I’m trying to use LayoutLMv2 to extract information from some invoices pictures.
So far, and based on what it’s here, I’ve run the following:
`from transformers import LayoutLMv2Processor, LayoutLMv2ForQuestionAnswering
from PIL import Image
import torch
processor = LayoutLMv2Processor.from_pretrained(“microsoft/layoutlmv2-base-uncased”)
model = LayoutLMv2ForQuestionAnswering.from_pretrained(“microsoft/layoutlmv2-base-uncased”)
image = Image.open(“name_of_your_document - can be a png file, pdf, etc.”).convert(“RGB”)
question = “what’s his name?”
encoding = processor(image, question, return_tensors=“pt”)
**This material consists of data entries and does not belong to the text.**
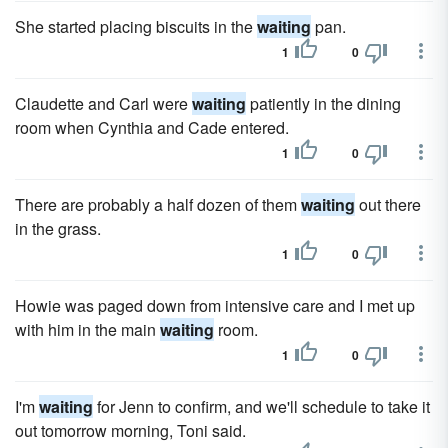
She started placing biscuits in the
waiting
pan.
1
0
Claudette and Carl were
waiting
patiently in the dining
room when Cynthia and Cade entered.
1
0
There are probably a half dozen of them
waiting
out there
in the grass.
1
0
Howie was paged down from intensive care and I met up
with him in the main
waiting
room.
1
0
I'm
waiting
for Jenn to confirm, and we'll schedule to take it
out tomorrow morning, Toni said.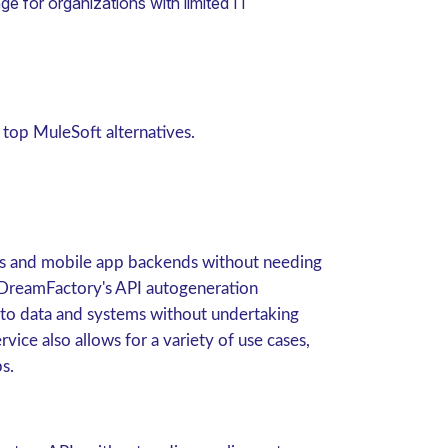
e for organizations with limited IT
 top MuleSoft alternatives.
s and mobile app backends without needing
 DreamFactory's API autogeneration
 to data and systems without undertaking
ce also allows for a variety of use cases,
s.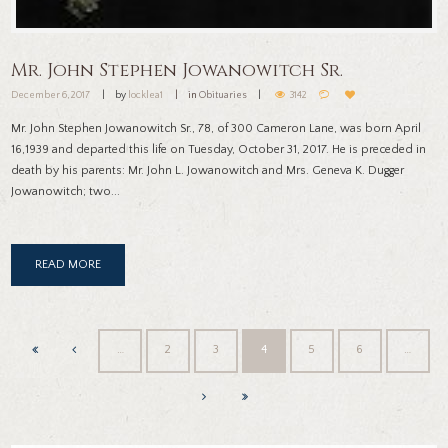
Mr. John Stephen Jowanowitch Sr.
December 6, 2017
by
locklea1
in
Obituaries
3142
Mr. John Stephen Jowanowitch Sr., 78, of 300 Cameron Lane, was born April
16,1939 and departed this life on Tuesday, October 31, 2017. He is preceded in
death by his parents: Mr. John L. Jowanowitch and Mrs. Geneva K. Dugger
Jowanowitch; two...
READ MORE
…
2
3
4
5
6
…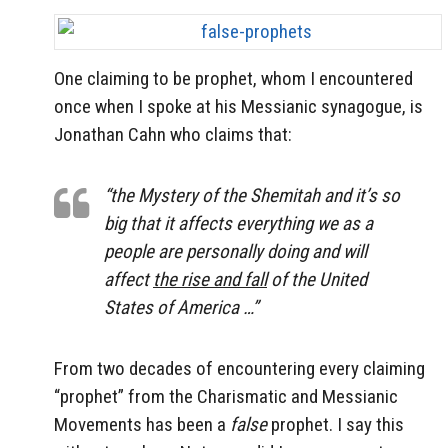
One claiming to be prophet, whom I encountered
once when I spoke at his Messianic synagogue, is
Jonathan Cahn who claims that:
“the Mystery of the
Shemitah
and it’s so
big that it affects everything we as a
people are personally doing and will
affect
the rise and fall
of the United
States of America …”
From two decades of encountering every claiming
“prophet” from the Charismatic and Messianic
Movements has been a
false
prophet. I say this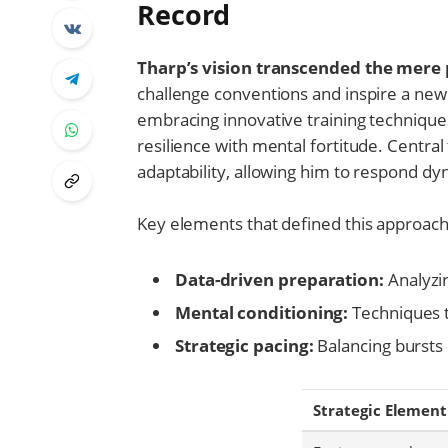
Record
Tharp’s vision transcended the mere p
challenge conventions and inspire a new
embracing innovative training technique
resilience with mental fortitude. Centr
adaptability, allowing him to respond dy
Key elements that defined this approach
Data-driven preparation:
Analyzi
Mental conditioning:
Techniques t
Strategic pacing:
Balancing bursts
Strategic Element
start_positions = torch.tensor([1])
end_positions = torch.tensor([3])
outputs = model(**encoding, start_positions=start_positions,
end_positions=end_positions)
loss = outputs.loss
start_scores = outputs.start_logits
end_scores = outputs.end_logits`
However, I’m not exactly sure, how from this we can extract the words, and not just a visual box… For a visual box, there are a few gradio apps here on the spaces links. However, all the examples draw boxes on the picture, and I want to extract the answer as text.